*** Material for this task Section Begins ***
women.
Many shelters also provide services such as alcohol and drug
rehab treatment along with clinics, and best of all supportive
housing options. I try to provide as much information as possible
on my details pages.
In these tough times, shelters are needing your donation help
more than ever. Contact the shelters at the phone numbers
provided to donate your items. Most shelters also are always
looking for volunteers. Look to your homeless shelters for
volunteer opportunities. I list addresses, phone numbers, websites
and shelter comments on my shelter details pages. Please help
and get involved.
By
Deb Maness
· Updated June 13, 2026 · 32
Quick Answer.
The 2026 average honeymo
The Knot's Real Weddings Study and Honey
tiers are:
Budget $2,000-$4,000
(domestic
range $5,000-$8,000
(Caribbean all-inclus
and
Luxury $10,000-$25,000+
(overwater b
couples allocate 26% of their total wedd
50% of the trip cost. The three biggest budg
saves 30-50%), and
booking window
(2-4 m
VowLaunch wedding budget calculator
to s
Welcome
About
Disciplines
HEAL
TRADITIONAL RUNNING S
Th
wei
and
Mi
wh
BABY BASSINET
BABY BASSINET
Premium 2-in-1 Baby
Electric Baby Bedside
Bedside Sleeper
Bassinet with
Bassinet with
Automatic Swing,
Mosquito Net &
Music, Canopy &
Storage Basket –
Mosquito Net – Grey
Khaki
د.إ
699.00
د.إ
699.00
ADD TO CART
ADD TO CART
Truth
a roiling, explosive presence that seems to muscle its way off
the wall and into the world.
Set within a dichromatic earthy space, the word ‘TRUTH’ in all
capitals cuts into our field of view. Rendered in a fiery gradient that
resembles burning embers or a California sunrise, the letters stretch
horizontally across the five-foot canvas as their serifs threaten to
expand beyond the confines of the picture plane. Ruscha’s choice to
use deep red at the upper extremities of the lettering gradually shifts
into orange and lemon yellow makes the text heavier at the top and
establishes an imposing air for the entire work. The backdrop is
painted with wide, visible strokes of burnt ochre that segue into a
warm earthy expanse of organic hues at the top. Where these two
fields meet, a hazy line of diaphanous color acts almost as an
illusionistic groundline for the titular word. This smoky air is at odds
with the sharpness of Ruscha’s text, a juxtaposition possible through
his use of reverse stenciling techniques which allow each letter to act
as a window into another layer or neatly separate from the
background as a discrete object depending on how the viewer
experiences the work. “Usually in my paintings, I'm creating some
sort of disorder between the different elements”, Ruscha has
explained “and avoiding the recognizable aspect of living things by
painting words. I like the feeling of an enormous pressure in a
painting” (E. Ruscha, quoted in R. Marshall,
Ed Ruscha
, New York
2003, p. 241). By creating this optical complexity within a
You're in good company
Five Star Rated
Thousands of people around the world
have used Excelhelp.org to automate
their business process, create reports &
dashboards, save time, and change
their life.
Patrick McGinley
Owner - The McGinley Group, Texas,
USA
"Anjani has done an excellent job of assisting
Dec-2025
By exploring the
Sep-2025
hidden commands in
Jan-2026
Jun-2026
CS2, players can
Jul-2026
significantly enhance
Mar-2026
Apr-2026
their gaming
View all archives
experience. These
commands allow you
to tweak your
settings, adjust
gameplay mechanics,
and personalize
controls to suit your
*** Material for this task Section Ends ***
# Exercise brief
Identify the lines in the entries above that contain "within", then copy them out.

# Solution to the problem
Set within a dichromatic earthy space, the word ‘TRUTH’ in all
2003, p. 241). By creating this optical complexity within a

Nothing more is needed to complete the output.